Wow. That's pretty bitter as well. For the sake of ending on a non-bitter note - I'll be in Champaign-Urbana (aka Shampoo-Banana) for a little while this weekend! Yay! Woohoo for visiting Chambana! Cool beans if anyone wants to hangout call my cell (the number's in my sig file below!)

Not Bitterfully Yours,


lisa :)


p.s. I promise that my next LoL will be much more worth the read and much less a total waste of your time and inbox space!!

Thursday, February 13, 2003

LoL#24: Night of the Living Cynic

Okay so I'm not technically a cynic in the sense that the true pessimists out there would lynch me before counting me as one of them but alas, I do have my cynical ranting moments (flashback to "CamPAIN Season") and this is going to be one of them. Why? you ask...

● DATA BLOCK

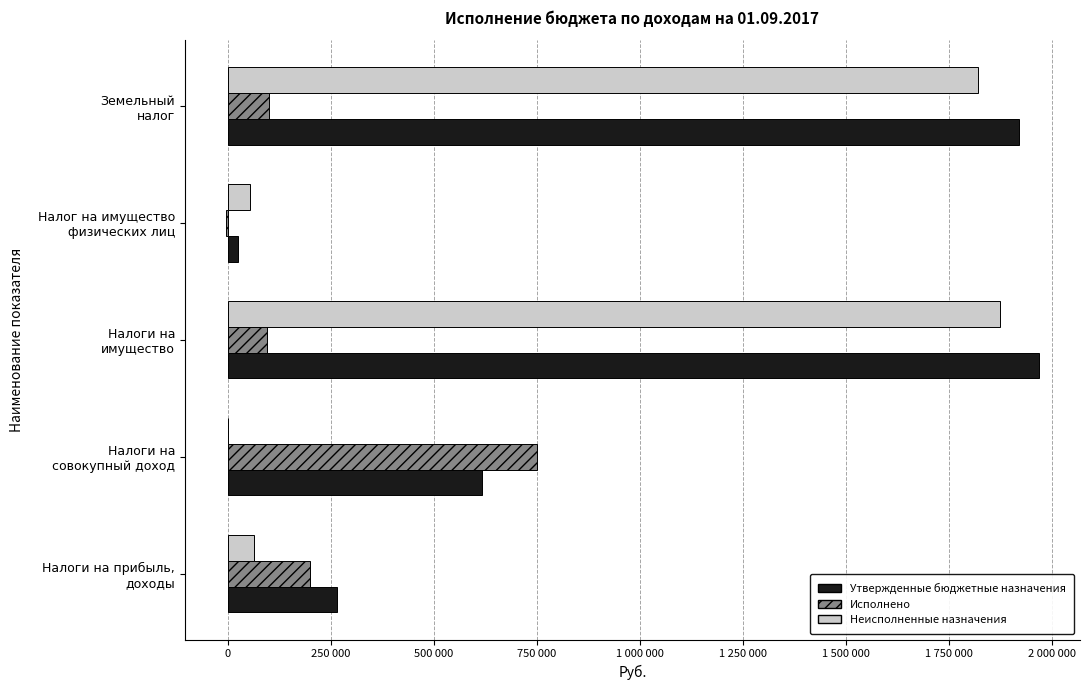

What are all the series names shown in the legend?

Утвержденные бюджетные назначения, Исполнено, Неисполненные назначения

● EXERCISE INSTRUCTIONS
**a)** Answer these about the blog excerpt, one per line:
(i) Where will the writer be this weekend?
(ii) What date heads the entry?
(iii) What is the title of LoL#24?
**b)** What names does the blog excerpt use for the place the writer will visit this weekend? List them all.
**c)** Write the next part of the blog excerpt, picking up after its final sentence.

● TASK ANSWERS
**a)**
(i) Champaign-Urbana
(ii) Thursday, February 13, 2003
(iii) Night of the Living Cynic

**b)**
Champaign-Urbana
Shampoo-Banana
Chambana

**c)**
Because it's Valentine's Day. yay. hooray. (Tosses confetti in a most unexcited manner with a monotone-Ben-Stein-style shout of "woo hoo".) Call it V-Day, Happy Hearts Day, the Feast of Saint Valentine, or Single's Awareness Day but whatever spin you put on it it's inescapably cheesy and annoying to the max with it's froo froo Hallmark-iday sap. (Spoken like a true single, eh?) I was tempted to fill this message with all of my spewage about the day (Never trust a holiday that relies on pink as it's main marketing color...) but I've found that there are many more intelligent and amusing comments to be made and so I turn the floor over to various other authors. Plus, to the best of my knowledge only 38% of this list is currently single like me so I'm guessing the majority of you will be spending tomorrow with your sweeties and wouldn't fully appreciate all that I could share. All the quotes are somehow realted to love, Valentine's Day, relationships or something related to all that. (All the authors will reamin anonymous too so some of you are quoted here along with poets, lyricists, random people from work, and even yours truly.) Enjoy.


Quotefully Yours,

lisa :)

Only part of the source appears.